Since then, the green men have become local celebrities and their antics have even been featured on the BBC and ESPN.
A Facebook group dedicated to Sully and Force has netted nearly 50,000 fans. When the two arrived at a Canucks-related news conference at Vancouver city hall earlier this week, they received louder cheers than the mayor, team owner and even mascot Fin.
Canucks defenceman Kevin Bieksa said he's among those who enjoys watching Sully and Force in action. He also believes it gives his team something of an edge.
"I think it's hilarious," he said. "It's great for us to have fans like that. I know when you take a penalty in the playoffs, it's a big deal. You feel ashamed.
"I think they are getting under people's skin. From talking to a couple of guys in L.A. (who play for the Kings, it's like) 'who are those clowns behind the penalty box?'"
The 28-year-old defender from Grimsby, Ont., isn't the only member of the Bieksa clan who can't get enough of the men in green.
"My son loves those green guys," he said.
Sully and Force first purchased their suits online so they could wear them to a National Football League game. But as fate would have it, the suits didn't show up until the day after they made their trek to Seattle?so rather than see all that spandex go to waste, Sully and Force decided to wear them to a Canucks tilt.
The full-body green spandex outfits first rose to prominence after they were worn by a character on the TV show "It's Always Sunny in Philadelphia."
Sully and Force attended the Nashville game after receiving tickets from a Vancouver roofing company for which they had done some work.
The owner provided more free tickets after the duo shot to fame, but Sully said the students have since been forced to pay out of their own pocket.
That's not the only challenge that's come with all the attention and the attire.

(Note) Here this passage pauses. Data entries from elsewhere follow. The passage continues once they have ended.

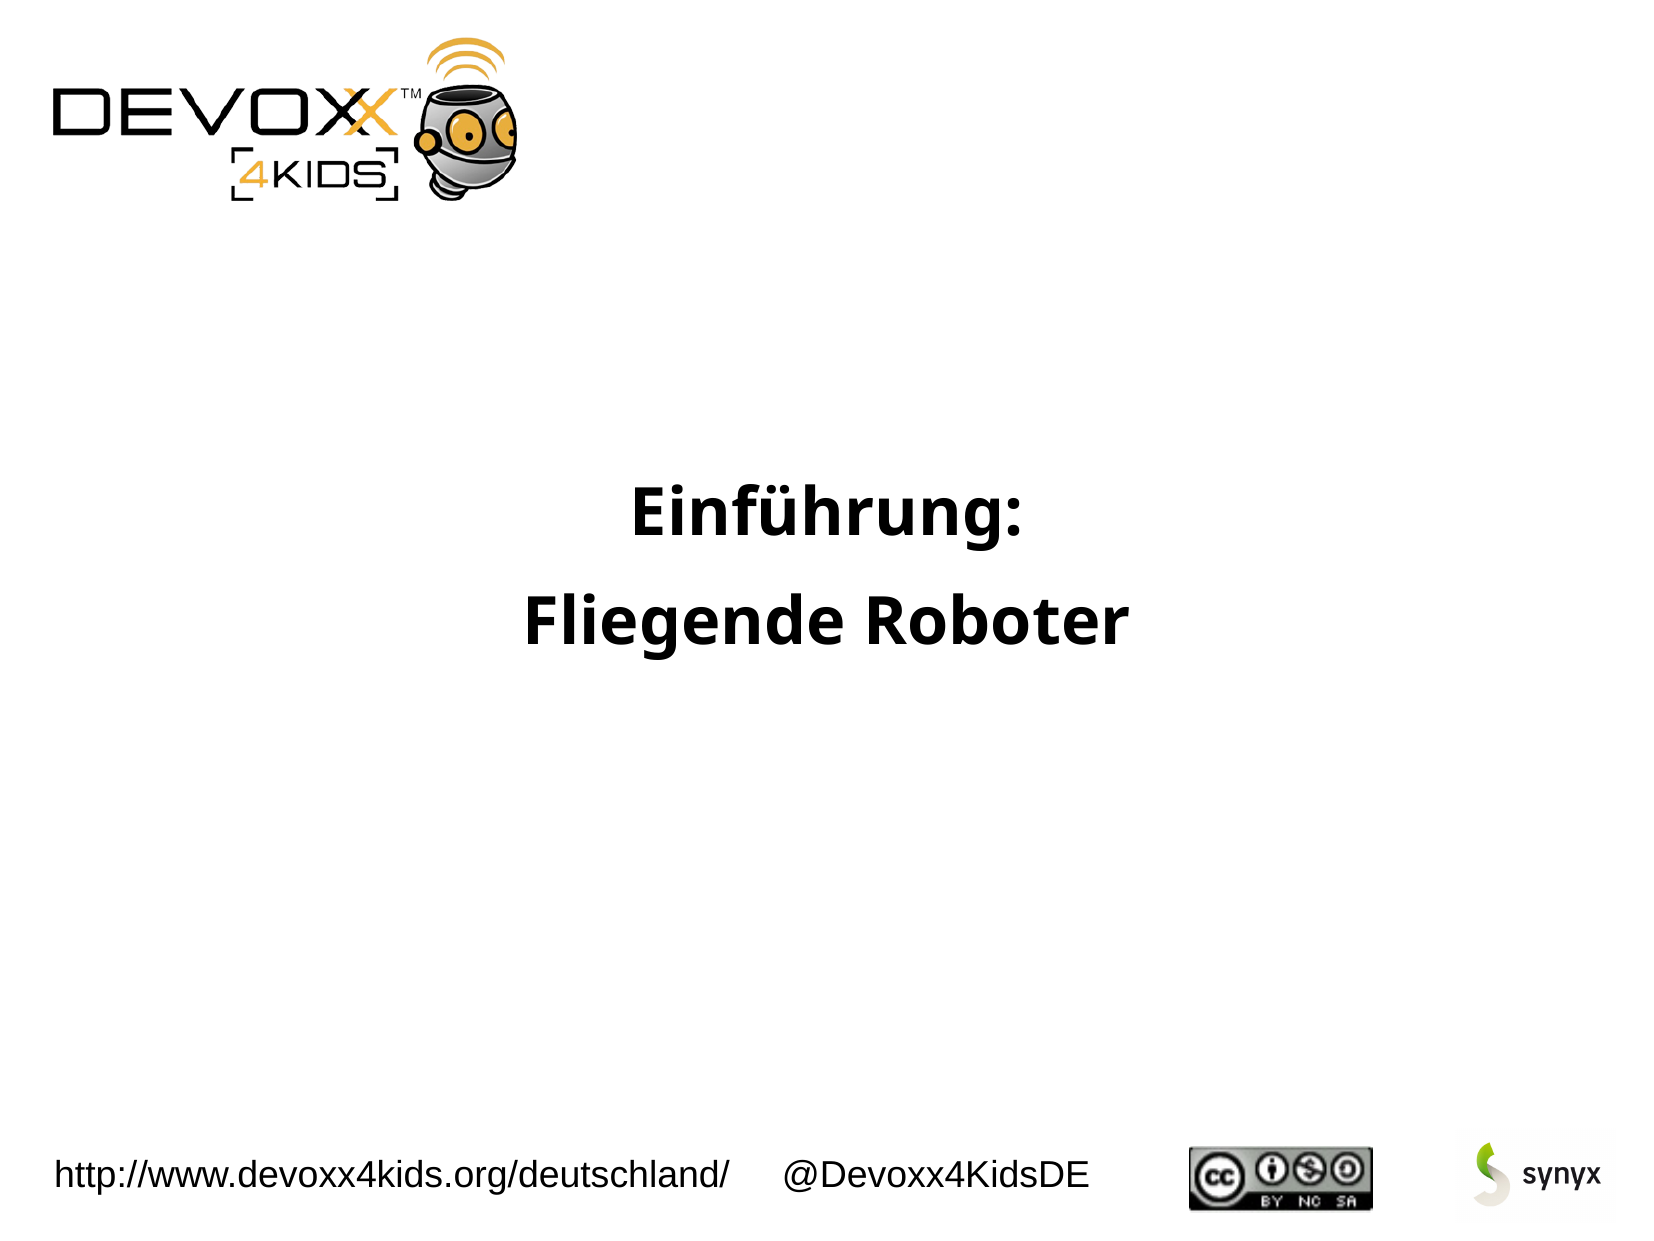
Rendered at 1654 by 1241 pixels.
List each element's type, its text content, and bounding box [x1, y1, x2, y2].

picture [1455, 1128, 1616, 1223]
picture [1189, 1146, 1373, 1213]
text_box Einführung: Fliegende Roboter [0, 248, 1654, 881]
picture [53, 37, 517, 201]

"We can see probably, I'm going to say 10 to 15 feet pretty well in front of us, but aside from that, it's pretty blurry," Sully said.
"Unless that goal horn goes off, we don't know what the hell's going on."

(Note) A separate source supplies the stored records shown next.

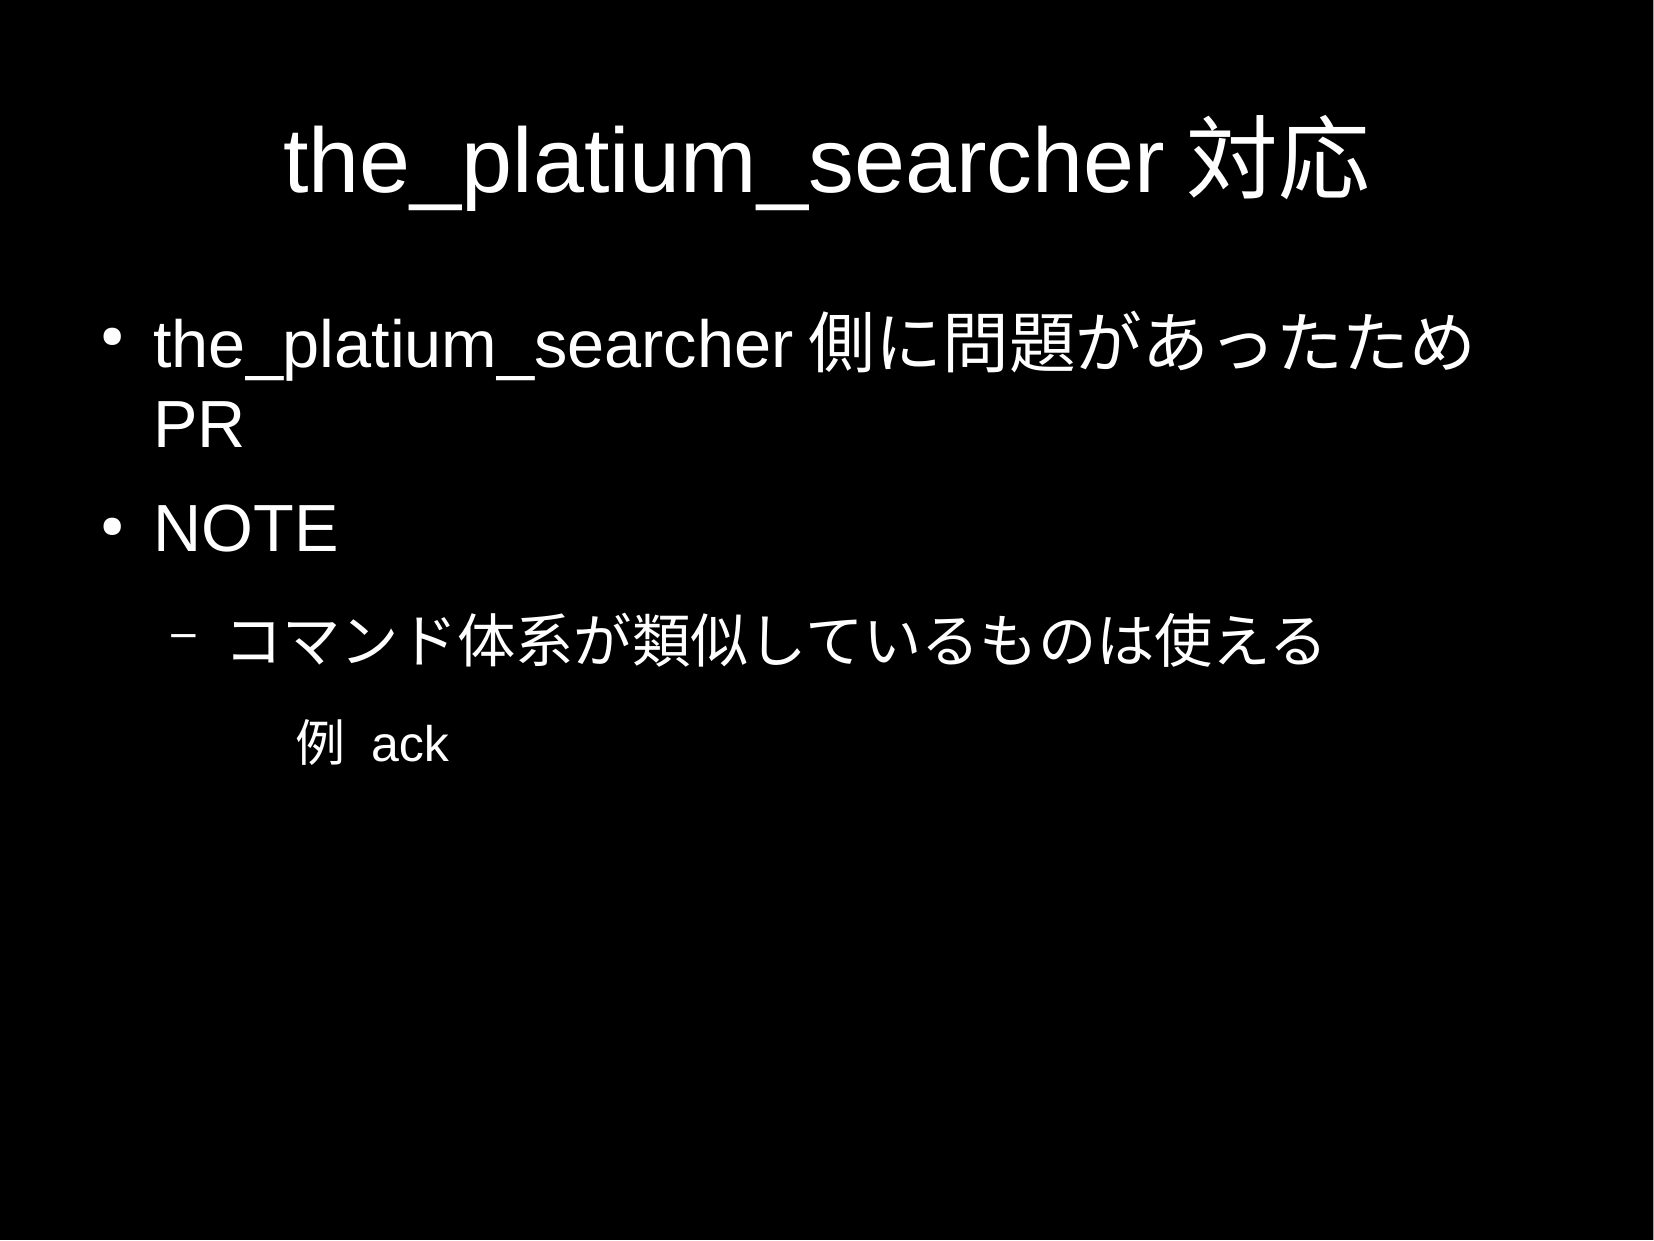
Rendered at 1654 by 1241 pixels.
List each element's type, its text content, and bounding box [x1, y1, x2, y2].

title the_platium_searcher対応 [82, 49, 1571, 257]
list the_platium_searcher側に問題があったためPR NOTE コマンド体系が類似しているものは使える 例 ack [82, 290, 1571, 1010]
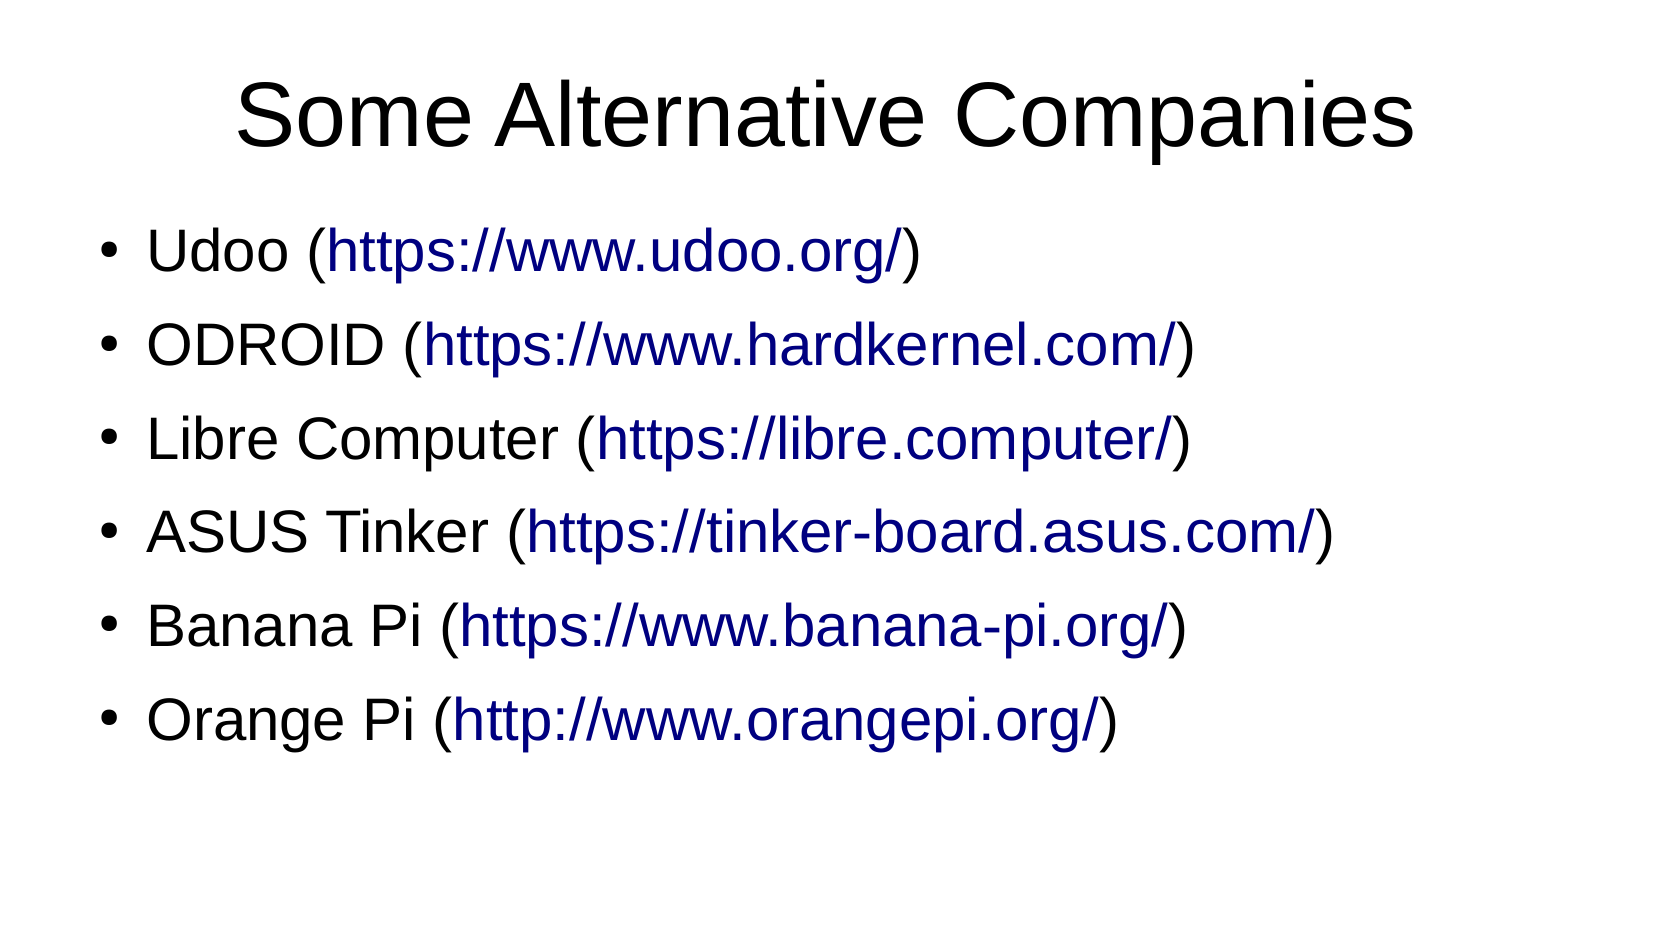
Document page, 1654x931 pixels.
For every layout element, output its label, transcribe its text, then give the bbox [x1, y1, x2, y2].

He added that it can also be a little chilly being green, since he and Force wear nothing under their suits.
"Some games, it was like minus-five outside so it leaves very little to the imagination," he said. "And I emphasize little."
When asked what his favourite moment has been since he became one of the green guys, Sully pointed to the Scatchard incident. He said he and Force also received some choice words from Kings defenceman Drew Doughty during Round 1 of the playoffs.

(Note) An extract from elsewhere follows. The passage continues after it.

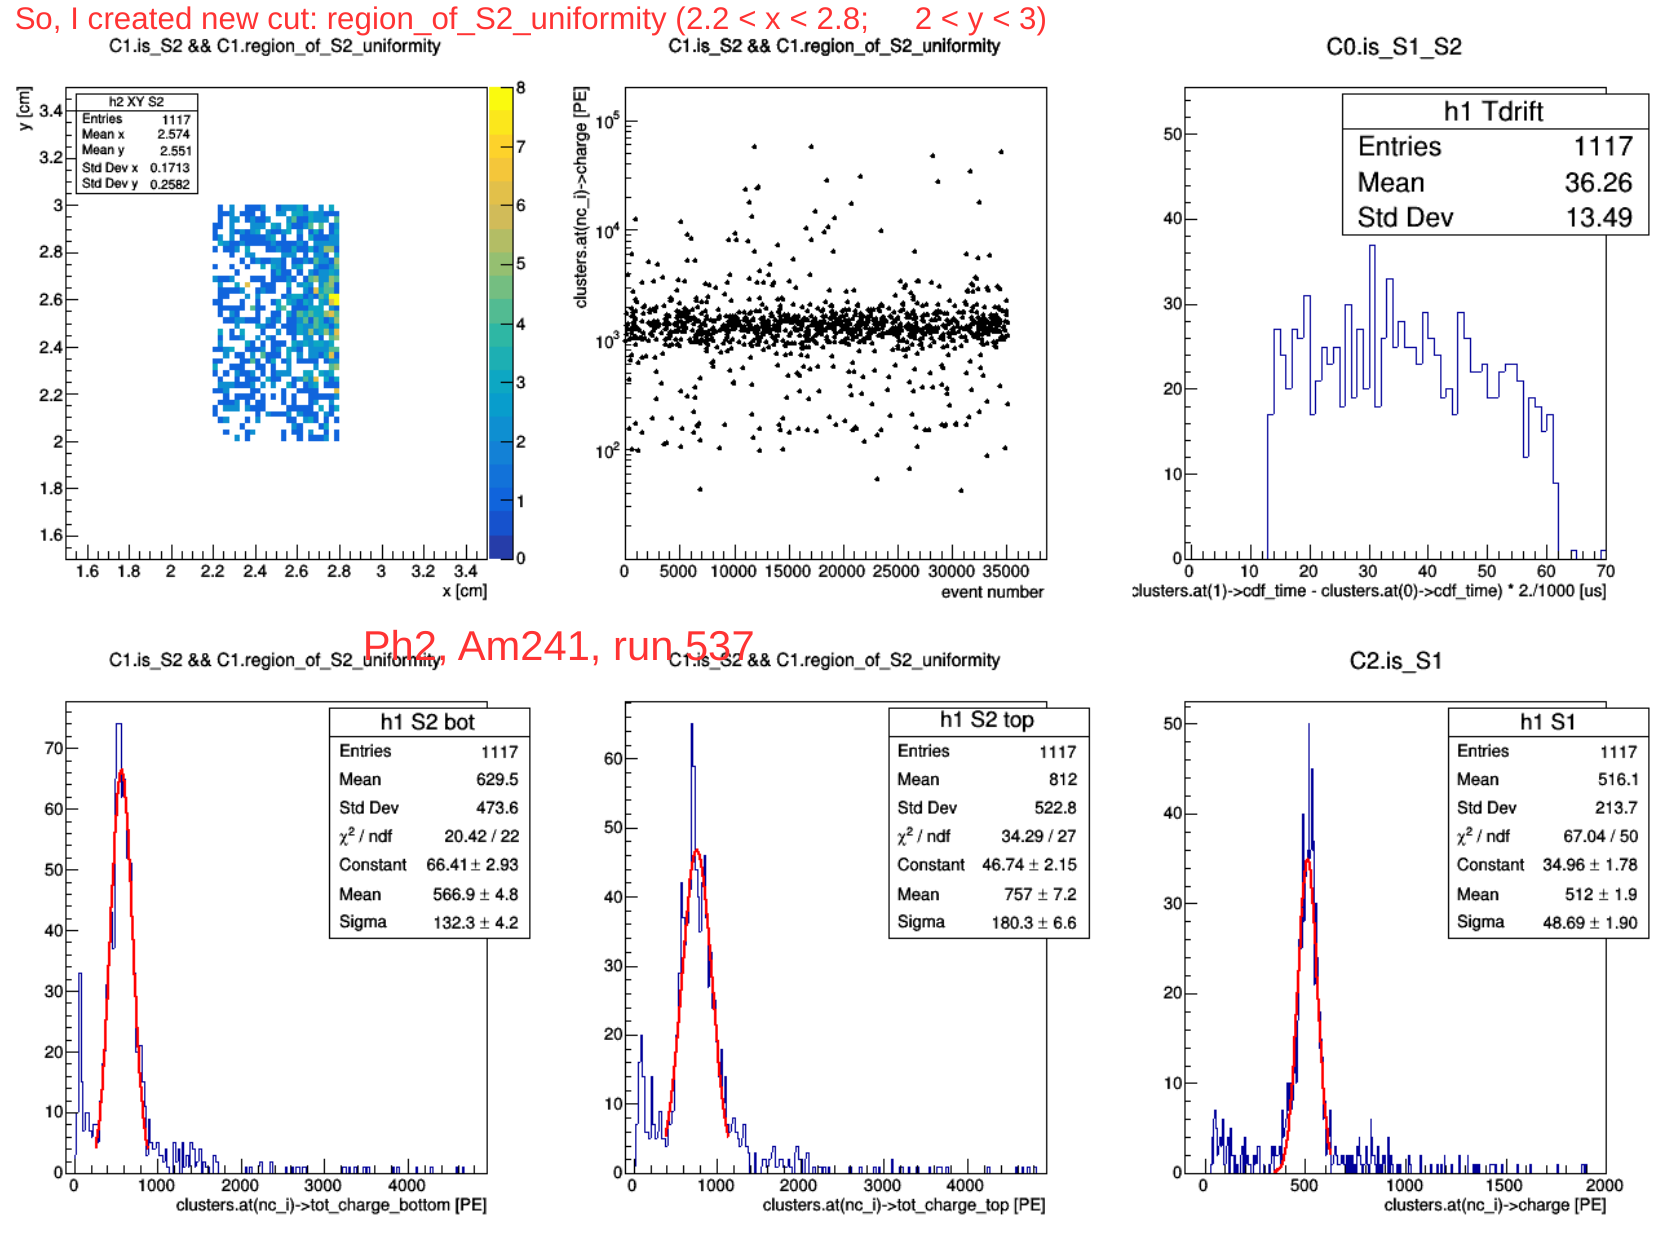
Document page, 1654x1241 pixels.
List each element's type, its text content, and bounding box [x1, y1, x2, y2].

text_box Ph2, Am241, run 537 [218, 615, 901, 751]
picture [6, 114, 1654, 1221]
text_box So, I created new cut: region_of_S2_uniformity (2.2 < x < 2.8; 2 < y < 3) [0, 0, 1654, 114]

The Canucks open Round 2 on Saturday in Chicago and when the series eventually shifts to Vancouver, Sully said Jonathan Toews?who, like Doughty, played for Canada at the Winter Olympics in February?will be among those he and Force go after.
"I hate to go after Jonathan Toews because he's a good Canadian boy, but we could have birds circling around his head," he said, alluding to a hit on Toews by Canuck Willie Mitchell that forced Toews to miss some time with a concussion earlier this season.
The Canucks were eliminated by the Hawks in six games last season, with Kane netting a hat trick in the final contest.
With more depth offensively, Sully said he likes his team's chances of avenging that loss.
"I think the sky's the limit for these guys," he said.